* _TASK TO COMPLETE_:
Locate every line in the records below that contains the word "watch" and copy those lines. Case counts.
──────── INFORMATION GIVEN ────────
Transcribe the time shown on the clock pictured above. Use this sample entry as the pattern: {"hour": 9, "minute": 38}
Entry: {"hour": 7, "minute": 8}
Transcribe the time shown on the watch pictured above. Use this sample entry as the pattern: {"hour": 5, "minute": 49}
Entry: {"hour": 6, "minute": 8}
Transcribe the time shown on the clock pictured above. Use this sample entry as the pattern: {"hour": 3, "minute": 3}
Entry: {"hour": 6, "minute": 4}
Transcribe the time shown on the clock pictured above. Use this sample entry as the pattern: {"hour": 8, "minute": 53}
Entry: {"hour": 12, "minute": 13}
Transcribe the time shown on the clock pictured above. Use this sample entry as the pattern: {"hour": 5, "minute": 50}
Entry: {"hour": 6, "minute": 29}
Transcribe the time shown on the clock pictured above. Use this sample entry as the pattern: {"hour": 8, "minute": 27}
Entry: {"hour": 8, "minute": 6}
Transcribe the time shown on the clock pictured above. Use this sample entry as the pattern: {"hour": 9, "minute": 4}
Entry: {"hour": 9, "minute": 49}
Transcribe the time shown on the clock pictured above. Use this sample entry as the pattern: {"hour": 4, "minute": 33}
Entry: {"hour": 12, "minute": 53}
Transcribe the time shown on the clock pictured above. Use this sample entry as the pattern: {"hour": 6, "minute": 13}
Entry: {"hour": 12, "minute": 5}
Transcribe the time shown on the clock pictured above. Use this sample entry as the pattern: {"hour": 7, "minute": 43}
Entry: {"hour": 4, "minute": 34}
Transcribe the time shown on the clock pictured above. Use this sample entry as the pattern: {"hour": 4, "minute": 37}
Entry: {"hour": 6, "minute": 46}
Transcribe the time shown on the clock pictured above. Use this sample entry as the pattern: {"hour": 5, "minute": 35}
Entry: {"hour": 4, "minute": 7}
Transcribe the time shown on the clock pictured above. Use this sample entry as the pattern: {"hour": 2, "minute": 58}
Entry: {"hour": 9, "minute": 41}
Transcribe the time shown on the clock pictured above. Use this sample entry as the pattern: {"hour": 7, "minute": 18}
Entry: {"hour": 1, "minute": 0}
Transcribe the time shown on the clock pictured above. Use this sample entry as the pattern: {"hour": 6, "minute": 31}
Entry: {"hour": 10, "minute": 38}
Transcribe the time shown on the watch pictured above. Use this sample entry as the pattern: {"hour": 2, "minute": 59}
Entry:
────────
* _ANSWER FOR THIS EXERCISE_:
Transcribe the time shown on the watch pictured above. Use this sample entry as the pattern: {"hour": 5, "minute": 49}
Transcribe the time shown on the watch pictured above. Use this sample entry as the pattern: {"hour": 2, "minute": 59}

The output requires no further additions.